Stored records
***

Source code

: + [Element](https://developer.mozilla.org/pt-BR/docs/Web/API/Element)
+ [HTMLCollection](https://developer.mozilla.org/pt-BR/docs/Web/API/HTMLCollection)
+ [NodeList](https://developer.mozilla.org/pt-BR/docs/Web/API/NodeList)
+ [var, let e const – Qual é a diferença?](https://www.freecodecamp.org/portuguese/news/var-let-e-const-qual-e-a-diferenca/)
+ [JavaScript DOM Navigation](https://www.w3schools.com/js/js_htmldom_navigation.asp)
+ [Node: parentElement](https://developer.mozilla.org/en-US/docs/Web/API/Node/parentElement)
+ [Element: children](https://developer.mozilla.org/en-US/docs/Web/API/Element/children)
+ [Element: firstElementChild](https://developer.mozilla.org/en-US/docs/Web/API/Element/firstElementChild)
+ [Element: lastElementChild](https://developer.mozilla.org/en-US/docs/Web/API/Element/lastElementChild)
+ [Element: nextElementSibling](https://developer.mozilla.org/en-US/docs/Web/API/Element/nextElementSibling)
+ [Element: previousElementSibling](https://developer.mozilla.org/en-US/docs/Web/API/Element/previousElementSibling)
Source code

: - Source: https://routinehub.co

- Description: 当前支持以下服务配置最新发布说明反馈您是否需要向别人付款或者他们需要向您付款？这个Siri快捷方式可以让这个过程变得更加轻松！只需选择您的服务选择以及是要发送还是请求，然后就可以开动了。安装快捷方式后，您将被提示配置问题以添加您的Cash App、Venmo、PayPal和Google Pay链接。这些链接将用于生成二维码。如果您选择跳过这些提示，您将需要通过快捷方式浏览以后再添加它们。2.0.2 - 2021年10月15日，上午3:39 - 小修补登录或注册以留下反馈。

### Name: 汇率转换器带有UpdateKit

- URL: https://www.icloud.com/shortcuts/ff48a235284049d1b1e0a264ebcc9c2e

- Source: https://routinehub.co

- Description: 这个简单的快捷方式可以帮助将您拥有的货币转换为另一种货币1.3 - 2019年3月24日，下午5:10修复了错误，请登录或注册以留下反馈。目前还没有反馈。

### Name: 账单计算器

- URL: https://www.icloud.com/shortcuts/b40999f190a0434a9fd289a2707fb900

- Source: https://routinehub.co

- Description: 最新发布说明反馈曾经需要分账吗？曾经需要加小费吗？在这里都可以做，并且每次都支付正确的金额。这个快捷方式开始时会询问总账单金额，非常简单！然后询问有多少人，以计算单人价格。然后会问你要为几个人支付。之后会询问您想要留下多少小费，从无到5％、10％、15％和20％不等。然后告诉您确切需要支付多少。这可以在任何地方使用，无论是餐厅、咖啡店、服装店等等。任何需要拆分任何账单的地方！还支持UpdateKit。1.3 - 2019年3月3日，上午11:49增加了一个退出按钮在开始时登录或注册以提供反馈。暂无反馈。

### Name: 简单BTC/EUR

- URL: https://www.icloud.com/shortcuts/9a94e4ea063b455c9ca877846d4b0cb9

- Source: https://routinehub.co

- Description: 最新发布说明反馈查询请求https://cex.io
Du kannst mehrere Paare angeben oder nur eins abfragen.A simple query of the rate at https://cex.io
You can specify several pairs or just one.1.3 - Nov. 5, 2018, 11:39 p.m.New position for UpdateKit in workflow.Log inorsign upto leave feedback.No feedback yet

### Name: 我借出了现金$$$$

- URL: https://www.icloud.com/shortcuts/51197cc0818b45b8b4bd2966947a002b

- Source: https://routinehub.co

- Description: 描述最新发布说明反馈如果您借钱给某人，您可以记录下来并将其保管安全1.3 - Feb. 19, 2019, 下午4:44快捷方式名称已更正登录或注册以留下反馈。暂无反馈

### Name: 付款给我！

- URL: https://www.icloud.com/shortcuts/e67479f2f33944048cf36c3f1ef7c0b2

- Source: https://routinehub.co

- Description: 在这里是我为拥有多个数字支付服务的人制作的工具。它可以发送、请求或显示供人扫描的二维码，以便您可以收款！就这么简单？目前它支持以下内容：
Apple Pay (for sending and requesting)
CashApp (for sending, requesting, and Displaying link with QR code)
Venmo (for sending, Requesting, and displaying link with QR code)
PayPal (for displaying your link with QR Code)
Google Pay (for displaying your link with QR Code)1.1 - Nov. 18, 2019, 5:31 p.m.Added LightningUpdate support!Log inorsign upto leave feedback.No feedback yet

***

• Problem statement:
Only the lines from the one containing "### Name: 简单BTC/EUR" to the end of the records should be repeated, exactly as they appear.

• Result of this exercise:
### Name: 简单BTC/EUR

- URL: https://www.icloud.com/shortcuts/9a94e4ea063b455c9ca877846d4b0cb9

- Source: https://routinehub.co

- Description: 最新发布说明反馈查询请求https://cex.io
Du kannst mehrere Paare angeben oder nur eins abfragen.A simple query of the rate at https://cex.io
You can specify several pairs or just one.1.3 - Nov. 5, 2018, 11:39 p.m.New position for UpdateKit in workflow.Log inorsign upto leave feedback.No feedback yet

### Name: 我借出了现金$$$$

- URL: https://www.icloud.com/shortcuts/51197cc0818b45b8b4bd2966947a002b

- Source: https://routinehub.co

- Description: 描述最新发布说明反馈如果您借钱给某人，您可以记录下来并将其保管安全1.3 - Feb. 19, 2019, 下午4:44快捷方式名称已更正登录或注册以留下反馈。暂无反馈

### Name: 付款给我！

- URL: https://www.icloud.com/shortcuts/e67479f2f33944048cf36c3f1ef7c0b2

- Source: https://routinehub.co

- Description: 在这里是我为拥有多个数字支付服务的人制作的工具。它可以发送、请求或显示供人扫描的二维码，以便您可以收款！就这么简单？目前它支持以下内容：
Apple Pay (for sending and requesting)
CashApp (for sending, requesting, and Displaying link with QR code)
Venmo (for sending, Requesting, and displaying link with QR code)
PayPal (for displaying your link with QR Code)
Google Pay (for displaying your link with QR Code)1.1 - Nov. 18, 2019, 5:31 p.m.Added LightningUpdate support!Log inorsign upto leave feedback.No feedback yet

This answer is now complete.